下の図の中の画像をクリックすると、その拡大画像と説明へリンクします。


交通
国道261号線から江の川にかかっている桜江大橋を渡って川戸へ至り、ここから市山方面へかけて県道をまっすぐ行くと千丈渓への案内板が立っている十字路があります。 この案内板の指示に従って、この十字路を左折してまっすぐ行くと、また案内板がありますので、これに従って行けば千丈渓の駐車場へ至ります。

考察
千丈渓流域は渓谷らしく他地域に較べて露頭状況がよく、地質観察にも絶好のフィールドと言えます。 流域を入り口から出口まで遊歩道や林道を歩きながら、異なる岩相同士の接触関係を考えて観察していくことで、千丈渓流域の地質体の形成史を考察していくことができます。

千丈渓流域の地質体を岩種別に区分して、各岩種の地質体ができていった順序を考えてみると、

結晶質凝灰岩の地層が堆積 → 安山岩およびデイサイトの溶岩が地表面を覆う → 地表面が削剥を受ける → 溶結凝灰岩の地層が地表面を覆って堆積 → 花崗岩が貫入

このような順序になります。
しかし、観察してもわからないところや矛盾するところ、露頭状況が悪くて十分に観察できないところなどがまだまだ多くあります。
流域に分布している安山岩には、同じ岩種でも暗青色を呈するものばかりではなく赤褐色を呈するものや赤褐色の自破砕構造が顕著なものなど、いろいろな岩相のものが見られ、どの岩相のものも同時に噴出したものなのか、あるいは溶岩などではなく水冷自破砕を伴った貫入岩ではないのか、といった疑問があります。
また、上部層側の凝灰岩(溶結凝灰岩)も下部層側の凝灰岩(結晶質凝灰岩)も、場所によって呈する色やフィアメの大きさ・形態、含んでいる岩片の量・種類などが異なったさまざまな岩相のものが見られ、はたして何回のフローで堆積したものなのか、フローユニットは何層あるのか、といった疑問もあります。

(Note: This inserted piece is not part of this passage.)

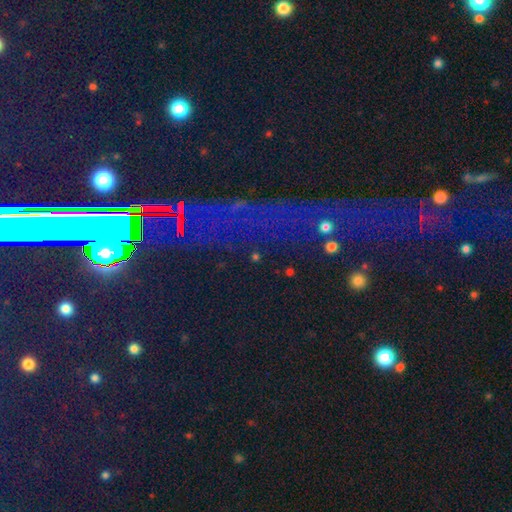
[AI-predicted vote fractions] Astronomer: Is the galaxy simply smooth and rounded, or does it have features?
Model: star or artifact — 75%.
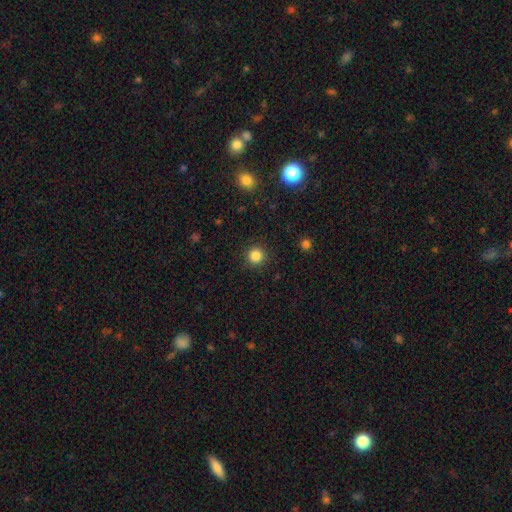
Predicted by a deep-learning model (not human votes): A smooth galaxy with no disk features (84%) that is round (95%). Merging: none (91%).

千丈渓は、渓谷の素晴らしい植生や地形を楽しみながら、地質体の形成史を発見的に学べる絶好のフィールドだと思います。

観光
千丈渓は、とにかく県内でも人気のあるハイキングコースとしてよく整備された観光地です。 時季としては、やはり新緑の春と紅葉の秋が特に良いようです。